--- EXERCISE MATERIAL ---
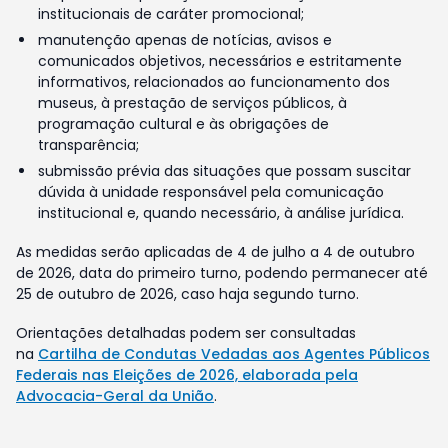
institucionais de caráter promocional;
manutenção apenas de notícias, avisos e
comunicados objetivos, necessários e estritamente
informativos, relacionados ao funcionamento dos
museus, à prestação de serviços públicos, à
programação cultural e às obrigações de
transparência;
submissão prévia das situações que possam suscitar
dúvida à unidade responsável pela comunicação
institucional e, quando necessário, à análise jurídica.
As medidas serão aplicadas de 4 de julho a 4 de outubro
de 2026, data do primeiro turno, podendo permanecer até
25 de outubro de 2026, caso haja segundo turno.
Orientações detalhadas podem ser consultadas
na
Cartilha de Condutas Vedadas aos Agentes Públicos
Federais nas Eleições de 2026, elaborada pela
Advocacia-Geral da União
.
---
--- EXERCISE MATERIAL ---
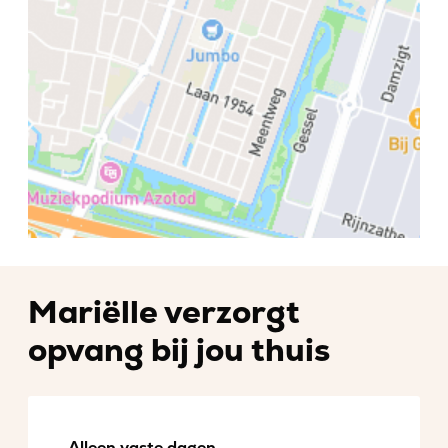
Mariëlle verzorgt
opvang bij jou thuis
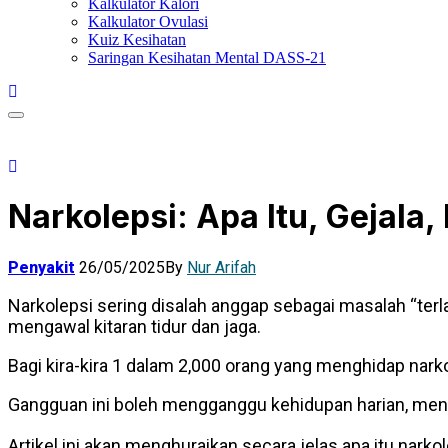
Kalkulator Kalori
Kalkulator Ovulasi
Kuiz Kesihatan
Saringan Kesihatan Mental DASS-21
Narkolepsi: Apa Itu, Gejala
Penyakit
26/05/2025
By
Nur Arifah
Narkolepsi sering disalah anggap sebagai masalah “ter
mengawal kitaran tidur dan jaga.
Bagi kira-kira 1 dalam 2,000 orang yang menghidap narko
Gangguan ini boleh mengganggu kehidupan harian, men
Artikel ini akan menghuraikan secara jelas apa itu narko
---
--- EXERCISE MATERIAL ---
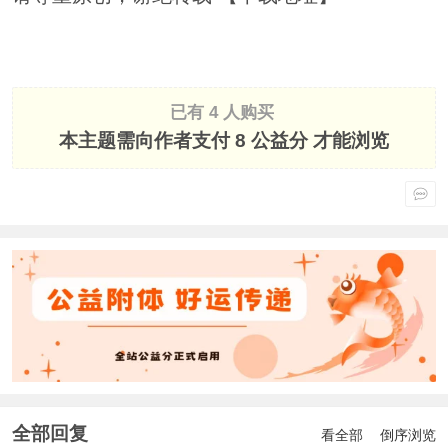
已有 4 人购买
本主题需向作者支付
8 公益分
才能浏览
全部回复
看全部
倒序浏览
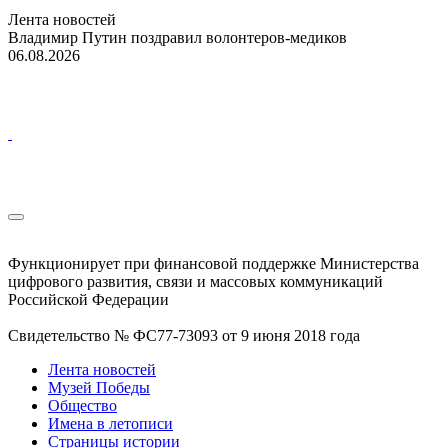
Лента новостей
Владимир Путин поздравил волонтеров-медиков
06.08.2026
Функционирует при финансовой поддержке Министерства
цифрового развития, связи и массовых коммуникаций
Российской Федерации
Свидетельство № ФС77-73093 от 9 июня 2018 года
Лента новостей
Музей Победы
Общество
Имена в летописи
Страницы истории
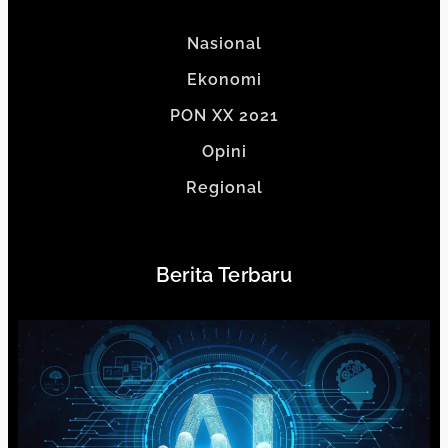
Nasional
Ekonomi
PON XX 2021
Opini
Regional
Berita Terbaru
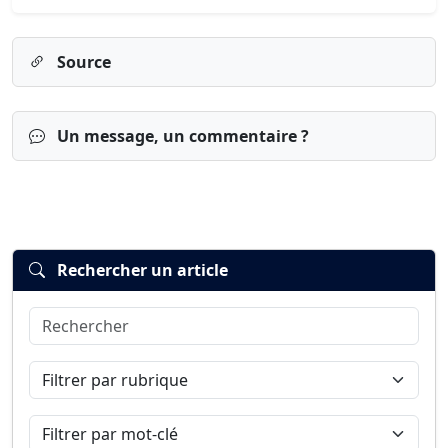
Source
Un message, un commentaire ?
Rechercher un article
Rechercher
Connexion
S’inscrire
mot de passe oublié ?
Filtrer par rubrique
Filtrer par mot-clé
---
Starting with the line that contains "Kalkulator Kalori" and continuing through the line that contains "Artikel ini akan", rewrite the lines of the entries above as a numbered list, leaving out blank lines.

FINISHED TASK »
1. Kalkulator Kalori
2. Kalkulator Ovulasi
3. Kuiz Kesihatan
4. Saringan Kesihatan Mental DASS-21
5. Narkolepsi: Apa Itu, Gejala
6. Penyakit
7. 26/05/2025
8. By
9. Nur Arifah
10. Narkolepsi sering disalah anggap sebagai masalah “ter
11. mengawal kitaran tidur dan jaga.
12. Bagi kira-kira 1 dalam 2,000 orang yang menghidap narko
13. Gangguan ini boleh mengganggu kehidupan harian, men
14. Artikel ini akan menghuraikan secara jelas apa itu narko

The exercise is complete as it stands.